German website founder jailed
June 14, 2012The regional court in Leipzig handed down a suspended plea-bargain sentence to the founder of kino.to, Dirk B., with conditions for his supervision outside of prison.
The 39-year-old former floor layer confessed to 1.1 million copyright breaches. Prosecutors had condensed these into three test cases. They had originally sought 11 years jail.
The Leipzig court also ordered Dirk B., to transfer 3.7 million euros ($4.7 million) in earnings from website advertising in Spain to Germany's state coffers.
District Court judge Karsten Nickel said it was obvious that the operation was the "most serious" copyright breach to become known within German jurisdiction.
The man from Leipzig had vacationed on the Spanish island of Mallorca after establishing the website kino.to in 2008, using the domain name assigned to Tonga. The site was actually based in Germany, with servers in the Netherlands.
File content amounting to 135,000 films, television episodes and documentaries were later transferred to Russia as film industry lawyers sought justice.
At its peak, four million visits were made daily to the web address, mostly by German Internet users, seeking movies for free. Once logged into the website, users were diverted to high-revenue advertisements.
Better known than Dotcom's site
Kino.to was far better known in Germany than Megaupload, the file-sharing site created by another German, Kim Dotcom. He is facing trial in Auckland, New Zealand and FBI efforts to get him extradited to the United States.

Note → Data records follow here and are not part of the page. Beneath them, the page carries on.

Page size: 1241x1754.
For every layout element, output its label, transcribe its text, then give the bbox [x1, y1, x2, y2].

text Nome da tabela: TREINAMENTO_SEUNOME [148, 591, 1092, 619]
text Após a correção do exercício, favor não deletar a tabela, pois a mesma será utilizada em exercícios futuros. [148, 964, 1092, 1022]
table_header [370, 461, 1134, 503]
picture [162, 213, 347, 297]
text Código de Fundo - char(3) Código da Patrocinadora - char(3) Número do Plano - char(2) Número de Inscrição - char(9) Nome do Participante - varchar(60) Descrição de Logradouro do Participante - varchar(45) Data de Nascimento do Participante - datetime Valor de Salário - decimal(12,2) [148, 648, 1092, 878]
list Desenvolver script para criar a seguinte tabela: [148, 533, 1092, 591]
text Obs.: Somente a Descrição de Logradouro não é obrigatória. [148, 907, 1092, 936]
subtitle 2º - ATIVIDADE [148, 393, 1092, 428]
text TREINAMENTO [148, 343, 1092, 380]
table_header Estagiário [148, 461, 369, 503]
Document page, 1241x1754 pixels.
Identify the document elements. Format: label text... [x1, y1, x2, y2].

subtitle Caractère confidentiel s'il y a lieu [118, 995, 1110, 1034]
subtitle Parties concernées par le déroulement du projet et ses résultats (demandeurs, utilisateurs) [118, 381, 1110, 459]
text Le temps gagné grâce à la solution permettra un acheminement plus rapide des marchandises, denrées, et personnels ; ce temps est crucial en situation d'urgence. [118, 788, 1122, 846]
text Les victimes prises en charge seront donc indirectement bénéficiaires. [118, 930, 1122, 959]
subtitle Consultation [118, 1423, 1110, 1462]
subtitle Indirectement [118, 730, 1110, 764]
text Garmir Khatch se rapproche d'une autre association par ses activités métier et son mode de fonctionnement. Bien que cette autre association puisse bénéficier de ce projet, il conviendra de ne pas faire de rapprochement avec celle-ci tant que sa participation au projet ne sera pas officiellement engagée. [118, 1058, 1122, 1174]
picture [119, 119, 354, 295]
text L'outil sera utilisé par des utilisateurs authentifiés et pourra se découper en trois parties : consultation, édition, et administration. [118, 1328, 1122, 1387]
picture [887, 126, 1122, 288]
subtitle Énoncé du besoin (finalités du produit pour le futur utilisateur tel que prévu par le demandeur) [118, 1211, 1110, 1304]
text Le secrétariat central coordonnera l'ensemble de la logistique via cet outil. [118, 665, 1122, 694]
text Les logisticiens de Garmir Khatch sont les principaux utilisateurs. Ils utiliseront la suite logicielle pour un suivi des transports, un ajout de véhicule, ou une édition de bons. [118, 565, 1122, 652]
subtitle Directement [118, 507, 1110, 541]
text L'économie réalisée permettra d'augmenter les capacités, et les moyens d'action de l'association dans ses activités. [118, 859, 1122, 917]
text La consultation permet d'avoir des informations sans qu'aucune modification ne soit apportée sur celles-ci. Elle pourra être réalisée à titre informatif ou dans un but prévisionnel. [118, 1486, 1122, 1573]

The court proceedings surrounding "kino," which is the German word for cinema, had already resulted in a jail term of almost four years for the website's main programmer and three-year terms last December for three other participants.
In recent months, German performance rights agencies and trade union organizations for artists, photographers, composers and authors have demanded adherence to German and EU copyright legislation.
Editor's note: Deutsche Welle is bound by German law and the German press code, which stresses the importance of protecting the privacy of suspected criminals or victims and obliges us to refrain from revealing full names in such cases.